- Data for the task:
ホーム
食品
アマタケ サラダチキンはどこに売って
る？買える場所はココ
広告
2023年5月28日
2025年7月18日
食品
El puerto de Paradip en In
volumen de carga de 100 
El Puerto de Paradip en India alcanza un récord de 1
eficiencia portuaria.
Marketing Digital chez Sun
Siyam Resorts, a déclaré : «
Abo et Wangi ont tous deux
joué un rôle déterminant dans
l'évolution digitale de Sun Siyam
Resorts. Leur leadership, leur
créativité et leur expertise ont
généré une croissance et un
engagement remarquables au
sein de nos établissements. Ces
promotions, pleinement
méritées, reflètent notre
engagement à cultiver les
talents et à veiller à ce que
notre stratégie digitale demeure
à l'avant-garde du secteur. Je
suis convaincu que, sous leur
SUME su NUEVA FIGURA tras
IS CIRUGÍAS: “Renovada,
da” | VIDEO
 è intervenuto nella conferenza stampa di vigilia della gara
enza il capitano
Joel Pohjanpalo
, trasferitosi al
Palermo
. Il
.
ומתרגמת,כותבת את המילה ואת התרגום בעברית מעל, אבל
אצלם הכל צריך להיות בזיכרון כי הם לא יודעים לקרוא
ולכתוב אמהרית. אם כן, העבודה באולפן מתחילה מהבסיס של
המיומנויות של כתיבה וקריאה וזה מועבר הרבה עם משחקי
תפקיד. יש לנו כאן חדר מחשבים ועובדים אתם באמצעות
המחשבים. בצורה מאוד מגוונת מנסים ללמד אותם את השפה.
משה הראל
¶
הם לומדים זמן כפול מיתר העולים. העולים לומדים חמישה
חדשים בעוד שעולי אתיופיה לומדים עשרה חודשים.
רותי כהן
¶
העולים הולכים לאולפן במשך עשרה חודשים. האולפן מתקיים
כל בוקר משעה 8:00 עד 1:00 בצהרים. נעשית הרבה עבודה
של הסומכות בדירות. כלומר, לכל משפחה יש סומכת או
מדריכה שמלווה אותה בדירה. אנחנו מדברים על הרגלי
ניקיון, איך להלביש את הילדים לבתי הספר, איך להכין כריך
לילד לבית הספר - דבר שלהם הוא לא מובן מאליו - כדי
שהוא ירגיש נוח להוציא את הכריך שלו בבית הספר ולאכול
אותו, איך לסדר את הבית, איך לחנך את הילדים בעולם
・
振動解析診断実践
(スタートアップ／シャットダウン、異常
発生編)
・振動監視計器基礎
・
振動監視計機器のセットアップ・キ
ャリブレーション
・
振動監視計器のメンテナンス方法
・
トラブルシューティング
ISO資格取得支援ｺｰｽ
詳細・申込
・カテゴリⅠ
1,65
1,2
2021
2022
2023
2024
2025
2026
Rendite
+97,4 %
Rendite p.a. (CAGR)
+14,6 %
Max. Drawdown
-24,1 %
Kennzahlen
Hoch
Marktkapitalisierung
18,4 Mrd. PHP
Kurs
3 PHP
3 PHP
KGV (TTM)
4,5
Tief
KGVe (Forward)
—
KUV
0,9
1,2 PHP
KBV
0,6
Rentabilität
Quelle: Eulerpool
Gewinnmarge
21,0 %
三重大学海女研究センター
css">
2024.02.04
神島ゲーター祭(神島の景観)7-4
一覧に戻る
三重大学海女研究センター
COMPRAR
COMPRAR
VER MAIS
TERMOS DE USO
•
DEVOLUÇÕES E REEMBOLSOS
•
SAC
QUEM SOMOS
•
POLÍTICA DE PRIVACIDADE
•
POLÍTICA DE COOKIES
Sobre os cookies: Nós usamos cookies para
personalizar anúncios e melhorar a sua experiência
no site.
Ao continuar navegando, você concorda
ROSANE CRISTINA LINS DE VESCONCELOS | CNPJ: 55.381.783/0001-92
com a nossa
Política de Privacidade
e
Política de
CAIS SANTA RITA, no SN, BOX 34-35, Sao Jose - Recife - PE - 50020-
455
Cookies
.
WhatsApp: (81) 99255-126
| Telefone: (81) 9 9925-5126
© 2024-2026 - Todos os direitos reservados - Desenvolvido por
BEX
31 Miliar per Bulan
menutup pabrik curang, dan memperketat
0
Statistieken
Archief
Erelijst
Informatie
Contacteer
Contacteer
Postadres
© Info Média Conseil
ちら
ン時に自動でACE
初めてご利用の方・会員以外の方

- What the task requires: Can you extract every line of the material above and reproduce each one character for character, in the same order?

- Solution:
ホーム
食品
アマタケ サラダチキンはどこに売って
る？買える場所はココ
広告
2023年5月28日
2025年7月18日
食品
El puerto de Paradip en In
volumen de carga de 100 
El Puerto de Paradip en India alcanza un récord de 1
eficiencia portuaria.
Marketing Digital chez Sun
Siyam Resorts, a déclaré : «
Abo et Wangi ont tous deux
joué un rôle déterminant dans
l'évolution digitale de Sun Siyam
Resorts. Leur leadership, leur
créativité et leur expertise ont
généré une croissance et un
engagement remarquables au
sein de nos établissements. Ces
promotions, pleinement
méritées, reflètent notre
engagement à cultiver les
talents et à veiller à ce que
notre stratégie digitale demeure
à l'avant-garde du secteur. Je
suis convaincu que, sous leur
SUME su NUEVA FIGURA tras
IS CIRUGÍAS: “Renovada,
da” | VIDEO
 è intervenuto nella conferenza stampa di vigilia della gara
enza il capitano
Joel Pohjanpalo
, trasferitosi al
Palermo
. Il
.
ומתרגמת,כותבת את המילה ואת התרגום בעברית מעל, אבל
אצלם הכל צריך להיות בזיכרון כי הם לא יודעים לקרוא
ולכתוב אמהרית. אם כן, העבודה באולפן מתחילה מהבסיס של
המיומנויות של כתיבה וקריאה וזה מועבר הרבה עם משחקי
תפקיד. יש לנו כאן חדר מחשבים ועובדים אתם באמצעות
המחשבים. בצורה מאוד מגוונת מנסים ללמד אותם את השפה.
משה הראל
¶
הם לומדים זמן כפול מיתר העולים. העולים לומדים חמישה
חדשים בעוד שעולי אתיופיה לומדים עשרה חודשים.
רותי כהן
¶
העולים הולכים לאולפן במשך עשרה חודשים. האולפן מתקיים
כל בוקר משעה 8:00 עד 1:00 בצהרים. נעשית הרבה עבודה
של הסומכות בדירות. כלומר, לכל משפחה יש סומכת או
מדריכה שמלווה אותה בדירה. אנחנו מדברים על הרגלי
ניקיון, איך להלביש את הילדים לבתי הספר, איך להכין כריך
לילד לבית הספר - דבר שלהם הוא לא מובן מאליו - כדי
שהוא ירגיש נוח להוציא את הכריך שלו בבית הספר ולאכול
אותו, איך לסדר את הבית, איך לחנך את הילדים בעולם
・
振動解析診断実践
(スタートアップ／シャットダウン、異常
発生編)
・振動監視計器基礎
・
振動監視計機器のセットアップ・キ
ャリブレーション
・
振動監視計器のメンテナンス方法
・
トラブルシューティング
ISO資格取得支援ｺｰｽ
詳細・申込
・カテゴリⅠ
1,65
1,2
2021
2022
2023
2024
2025
2026
Rendite
+97,4 %
Rendite p.a. (CAGR)
+14,6 %
Max. Drawdown
-24,1 %
Kennzahlen
Hoch
Marktkapitalisierung
18,4 Mrd. PHP
Kurs
3 PHP
3 PHP
KGV (TTM)
4,5
Tief
KGVe (Forward)
—
KUV
0,9
1,2 PHP
KBV
0,6
Rentabilität
Quelle: Eulerpool
Gewinnmarge
21,0 %
三重大学海女研究センター
css">
2024.02.04
神島ゲーター祭(神島の景観)7-4
一覧に戻る
三重大学海女研究センター
COMPRAR
COMPRAR
VER MAIS
TERMOS DE USO
•
DEVOLUÇÕES E REEMBOLSOS
•
SAC
QUEM SOMOS
•
POLÍTICA DE PRIVACIDADE
•
POLÍTICA DE COOKIES
Sobre os cookies: Nós usamos cookies para
personalizar anúncios e melhorar a sua experiência
no site.
Ao continuar navegando, você concorda
ROSANE CRISTINA LINS DE VESCONCELOS | CNPJ: 55.381.783/0001-92
com a nossa
Política de Privacidade
e
Política de
CAIS SANTA RITA, no SN, BOX 34-35, Sao Jose - Recife - PE - 50020-
455
Cookies
.
WhatsApp: (81) 99255-126
| Telefone: (81) 9 9925-5126
© 2024-2026 - Todos os direitos reservados - Desenvolvido por
BEX
31 Miliar per Bulan
menutup pabrik curang, dan memperketat
0
Statistieken
Archief
Erelijst
Informatie
Contacteer
Contacteer
Postadres
© Info Média Conseil
ちら
ン時に自動でACE
初めてご利用の方・会員以外の方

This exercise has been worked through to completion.